Breforth – Metal in My Heart (Metalapolis Records)Friday, 25th August 2023
Most metal historians probably are aware of the German heavy metal/hard rock unit Mad Max from the 1980’s – who still exist over forty years later cranking out albums. Main member Jürgen Breforth has taken this act into more melodic waters as of late, thus leading to a second band with his namesake Breforth to execute his purer steel influences for the debut album Metal in My Heart. Right away from the awe-inspiring eagle adorning the cover, it’s obvious what you can expect in terms of the songwriting and performances – a mixture of NWOBHM and Teutonic riffs, hooks, grooves, and catchy choruses designed for a headbanging odyssey.

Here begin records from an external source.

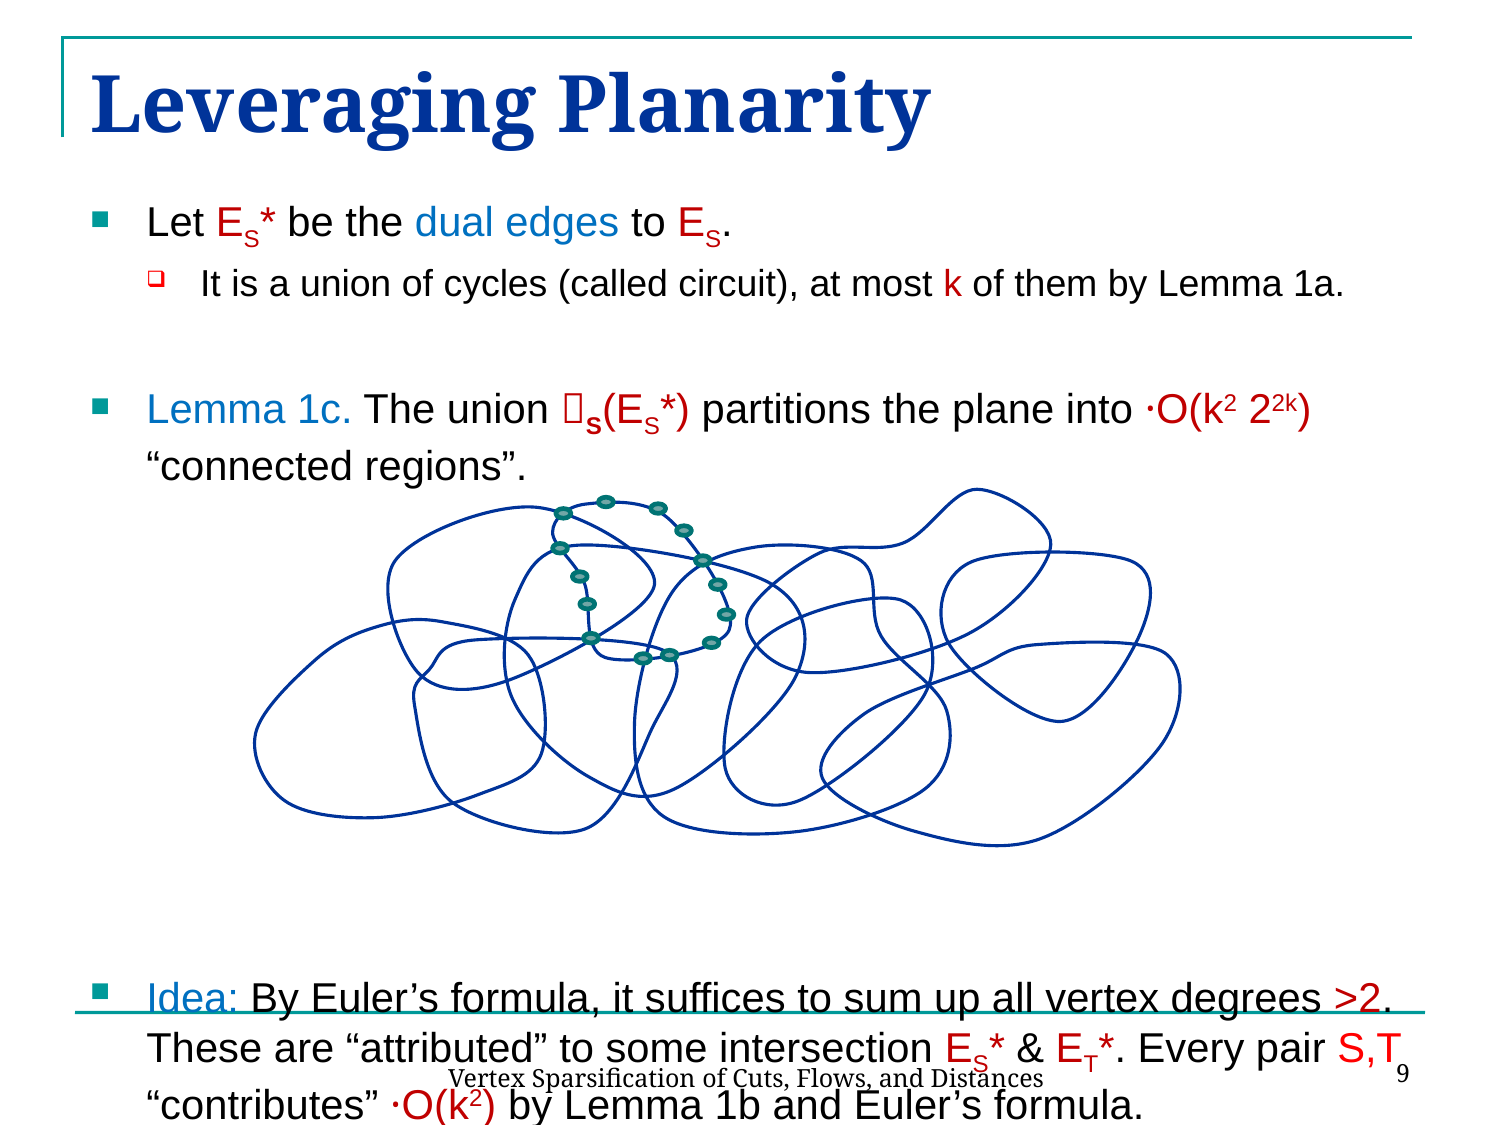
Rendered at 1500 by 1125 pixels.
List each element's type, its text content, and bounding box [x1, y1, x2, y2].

slide_number 9 [1074, 1024, 1425, 1100]
footer Vertex Sparsification of Cuts, Flows, and Distances [391, 1025, 1074, 1100]
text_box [254, 489, 1181, 846]
title Leveraging Planarity [75, 45, 1425, 163]
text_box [552, 496, 735, 664]
list Let ES* be the dual edges to ES. It is a union of cycles (called circuit), at most k of them by Lemma 1a. Lemma 1c. The union S(ES*) partitions the plane into ·O(k2 22k) “connected regions”. Idea: By Euler’s formula, it suffices to sum up all vertex degrees >2. These are “attributed” to some intersection ES* & ET*. Every pair S,T “contributes” ·O(k2) by Lemma 1b and Euler’s formula. [75, 187, 1425, 1006]
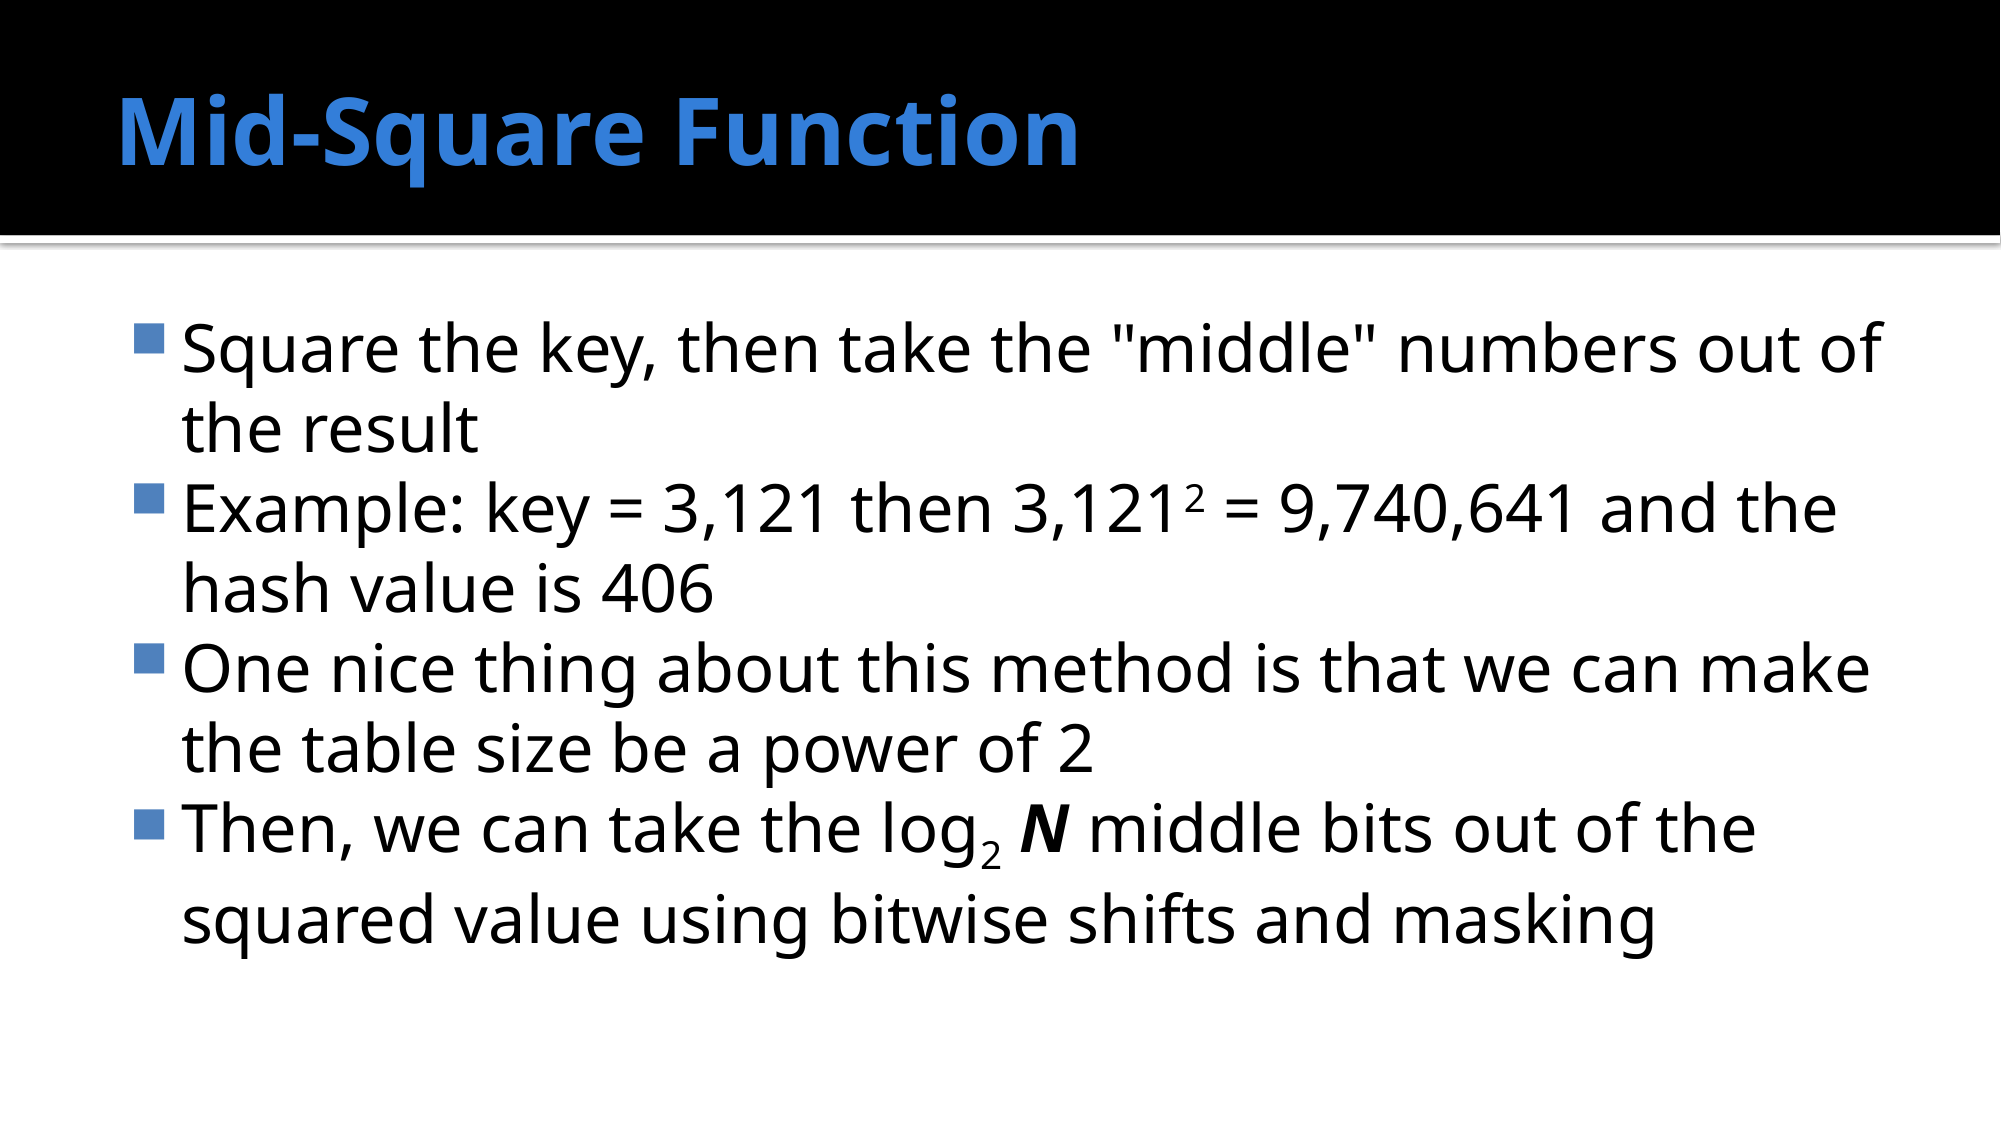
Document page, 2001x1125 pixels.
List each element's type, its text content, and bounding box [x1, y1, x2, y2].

The ten songs contain anthem-oriented hooks, vocals that often reach for the upper echelon screams against some mid-range melodies, plus musical support which takes influences from Judas Priest, Accept, Saxon as well as Hammerfall. The lead guitar work of Erik Blumenthal reaches heroic proportions during the two breaks for “Rest in Peace”, while the band can dial things back in a reflective manner for the bluesy meets acoustic/electric ballad “Wheel of Fortune”. Grandiose, cultural rhythms penetrate the title track, supplementary circular twin harmonies as well as bells/keyboard sequences making this a highlight, another time when vocalist Peter Lenzschau belts out some serious Halford-esque falsetto notes during the chorus. Early Di’anno-period Iron Maiden influences come into focus for “Nighttrain to Paris”, the rhythm section passages fluid while the simplified back and forth main chorus/background support should go down a storm live. What could be a thorn in many sides for long-term appeal is the diverse crooner to screaming approach Peter employs. Much like a lot of those old school singers, it’s a little rough around the edges where sometimes the ascent can jar the listener (“Reset My Sanity” the clearest example) compared to his natural lower to mid-range comfort zone.
Vinyl mavens and the denim/leather brigade who couldn’t get enough of this style during it’s late 70’s to mid-80’s heydays will probably enjoy Breforth the most with Metal in My Heart. It’s a decent start to build upon for the next outing.